**Problem 1**. List the names the thread on Hungarian notation gives as examples of adding descriptive text to the end of a name.
**Problem 2**. Reproduce the thread on Hungarian notation word for word between "I've found a" and "go overboard (IMO).", inclusive.

**Passage for review**.

Hungarian Wars

I've found a number of blog posts about the pros and cons of Simonyi's Hungarian Notation, most notably, this blog post commenting on the extreme polarity of the reprinted MSDN article rating:


This is a companion discussion topic for the original blog entry at: http://www.codinghorror.com/blog/2004/06/hungarian-wars.html

Well, this may strike some as excessive typing, but I just add some descriptive text to the end:

MainForm
SettingsForm
AddressNotFoundException

etc…

I do tend to be a tad anal about self-documenting code, though I don’t go overboard (IMO).

Also, I use the prepended-underscore notation to denote private variables, a habit I picked up in the beautiful Python language.

I’m definitely open to suggestion w/r/t naming of general objects. objEverything is out of the question.

Ditto on the underscore, it’s an incredibly effective and very simple convention. The best kind!

The other thing nobody does any more: declare constants in UPPERCASE. Remember that?

I have an alternate approach to the one that you showed. I agree wholeheartedly that dsCustomers is overkill. You chose to emphasize the type, but for everything other than the most trivial code (and I would suggest that even trivial code such as the example tends to become less trivial over time), I would go the other way 'round. Don’t trim to “ds”, trim to “customers”. Yes, the type becomes hidden if you use Notepad and scroll, but its generally more obvious what the type is by context than it is what the data is. At least, that’s my experience.

In the truly trivial case I would agree - a tight loop on an Iterator (yeah, I’m a Java guy) would use the name “iter” for the iterator - but once you get into nested loops or anything else, having them be “customers” and “addresses” is much nicer than “iter” and “iter2” or, more aggrevatingly, some bizarre hybrid like “iter” and “addr” added by someone trying to change as few lines of code as possible (more applicable to large shops).

**Data section**.
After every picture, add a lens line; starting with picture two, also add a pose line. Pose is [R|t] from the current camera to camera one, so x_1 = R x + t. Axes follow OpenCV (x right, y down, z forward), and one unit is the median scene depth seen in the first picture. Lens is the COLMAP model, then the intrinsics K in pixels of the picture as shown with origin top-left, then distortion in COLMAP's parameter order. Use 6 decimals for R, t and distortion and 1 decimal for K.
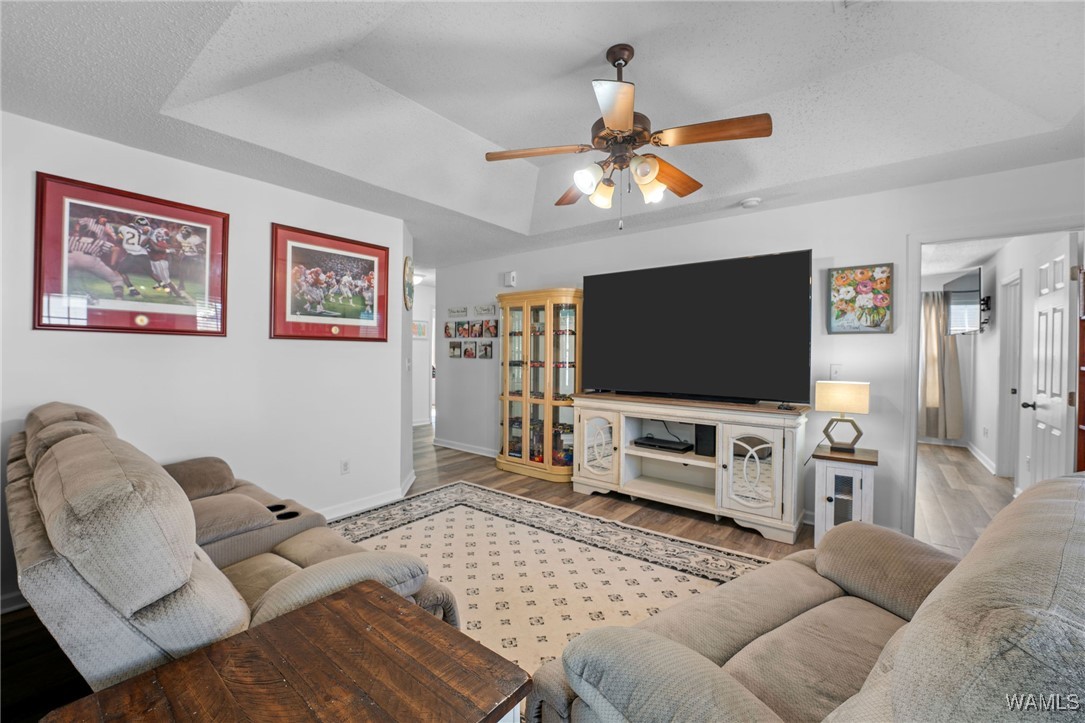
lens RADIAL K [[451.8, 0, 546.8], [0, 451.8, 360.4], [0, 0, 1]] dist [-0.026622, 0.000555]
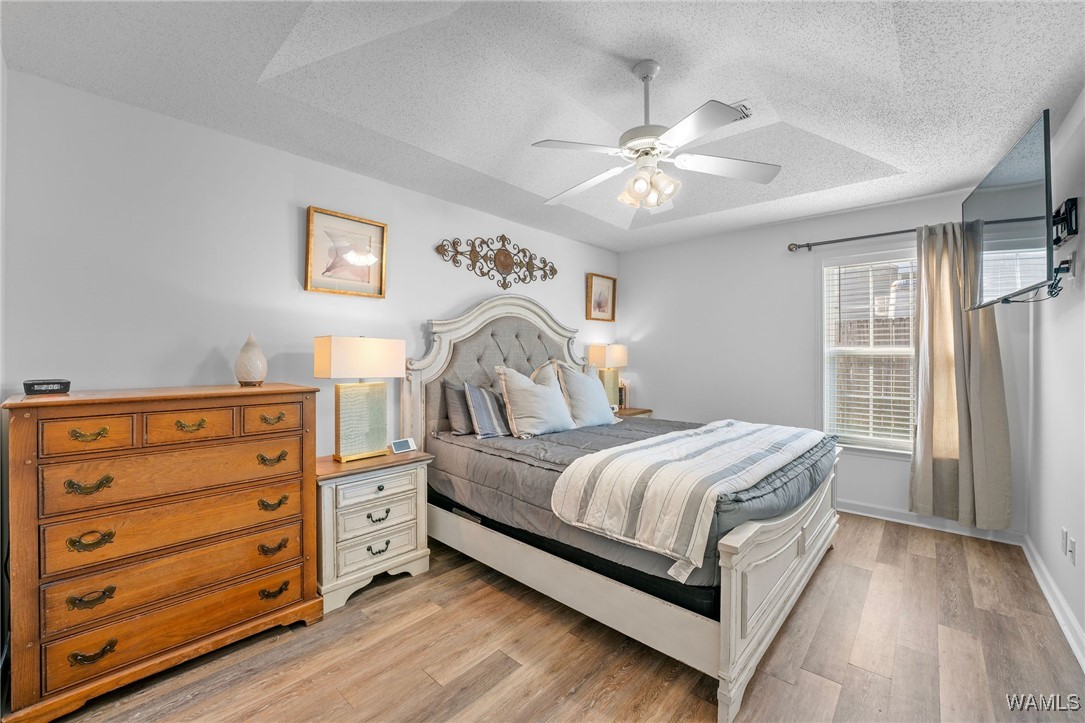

**Your response 1**.
MainForm
SettingsForm
AddressNotFoundException

**Your response 2**.
I've found a number of blog posts about the pros and cons of Simonyi's Hungarian Notation, most notably, this blog post commenting on the extreme polarity of the reprinted MSDN article rating:


This is a companion discussion topic for the original blog entry at: http://www.codinghorror.com/blog/2004/06/hungarian-wars.html

Well, this may strike some as excessive typing, but I just add some descriptive text to the end:

MainForm
SettingsForm
AddressNotFoundException

etc…

I do tend to be a tad anal about self-documenting code, though I don’t go overboard (IMO).